Imagen artística de una mujer practicante de yoga, donde se muestra la ubicación y el color de cada chakra.

 

Yoga

 

La palabra española yoga proviene del sánscrito yoga (en escritura devanagari, योग) que procede del verbo yuj (que proviene de la misma palabra indoeuropea de donde surgen los términos yugo y conyugal): ‘colocar el yugo [a un animal], concentrar la mente, absorberse en meditación, recordar, unir, conectar, otorgar’, etc

Historia

El yoga se originó en la India —donde persiste como tradición— antes de la era común. Debido a que los textos sánscritos carecen de cronología, se desconoce exactamente cuándo los habitantes del subcontinente índico comenzaron a realizar este tipo de meditación con posturas físicas. Algunos sostenedores de esta creencia sostienen que por lo menos desde el 3000 AEC (ver el artículo Mohenjo Daro, en Pakistán), aunque otros dicen que el yoga es eterno (anādi: ‘sin comienzo’).

Los sistemas de yoga que se consideran fundamentales o clásicos son:
  • ashtānga yoga
  • jñāna yoga
  • karma yoga
  • bhakti yoga.

Doctrinas del Yoga

Los textos que establecen las bases del yoga son el Bhagavad Gita, los Yoga sutras (de Patañjali), el Gheranda Samhita, el Yoga Darshana Upanishad y el Hatha Yoga Pradipika.

Según las doctrinas hindúes en las que se asienta el yoga, el ser humano es un alma (atman) encerrada en un cuerpo (rupa). El cuerpo tiene varias partes: el cuerpo físico (deha o śarira), la mente (mana), la inteligencia (jña) y el ego falso (ahamkara).

Para llevar una vida plena, es preciso satisfacer tres necesidades: la necesidad física (salud y actividad), la necesidad psicológica (conocimiento y poder) y la necesidad espiritual (felicidad y paz). Cuando las tres se hallan presentes, hay armonía. El yoga es una sabiduría práctica que abarca cada aspecto del ser de una persona. Enseña al individuo a evolucionar mediante el desarrollo de la autodisciplina. El yoga también está definido como la restricción de las emociones, que son vistas como meras fluctuaciones (vritti) de la mente. Los seguidores del hinduismo distinguen entre el alma (impasible, sin emociones) y la mente (siempre fluctuante y llena de ansiedades).

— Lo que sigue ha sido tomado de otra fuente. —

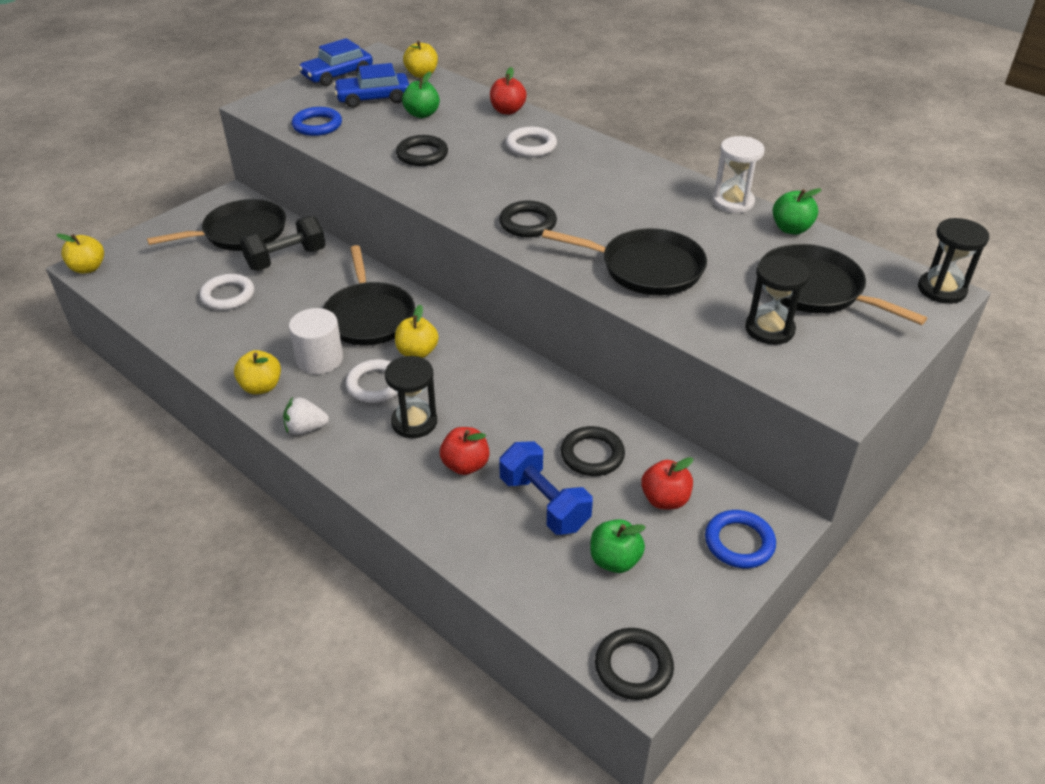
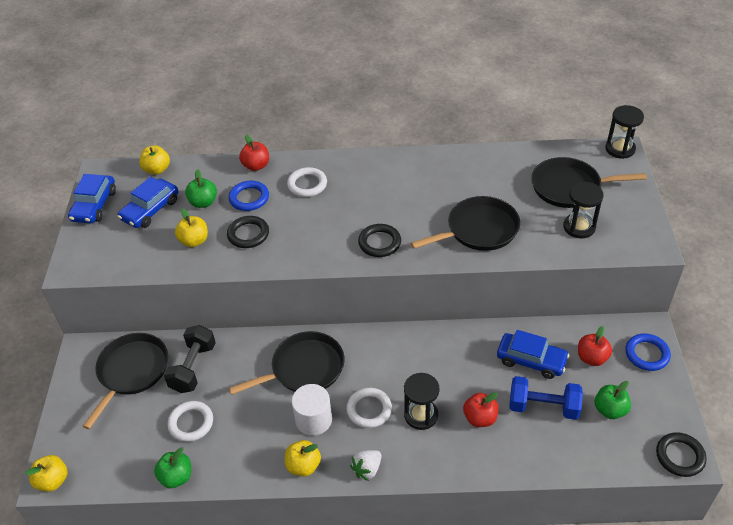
camera: 40 degrees left, 5 degrees up
(317, 125) = (142, 256): blue ring -> blue ring (249, 198)
(369, 316) = (304, 368): black pan -> black pan turned 60 degrees counterclockwise
(417, 352) = (364, 370): yellow apple -> yellow apple (194, 241)
(592, 455) = (531, 360): black ring -> blue car
(733, 202) = (466, 155): white hourglass -> none
(791, 229) = (514, 155): green apple -> green apple (176, 477)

Según algunos, el yoga ofrece los medios para comprender el funcionamiento de la mente, o incluso sería el arte de estudiar el comportamiento de la mente. Pero otros opinan que el yoga no estudia nada, no se trata de un esfuerzo intelectual sino de una experiencia mística, que entre otras cosas ayuda a serenar los incesantes movimientos de la mente, conduciendo a un imperturbable estado de silencio mental. Los vaisnavas (adoradores de Vishnú) niegan este concepto, y dicen que no se puede silenciar a la mente, sino que se la debe ocupar en actividades espirituales (ofrecidas a Dios), que al mismo tiempo satisfarían la ansiedad de la mente y la purificarían de los deseos materiales.

El yoga es, pues, el arte y la ciencia de la disciplina mental a través de la que se cultiva y madura la mente. No es una ciencia en el sentido occidental de la palabra. Los hindúes utilizan el concepto de ciencia porque saben que en el más racionalista mundo occidental la ciencia está bien conceptuada. El yoga busca llegar a la integración del alma (atman) individual con Dios (el Brahman) o con su deidad (avatar). Esa re-unión se llama samādhi, a través del cual se accede a la liberación (mokṣa).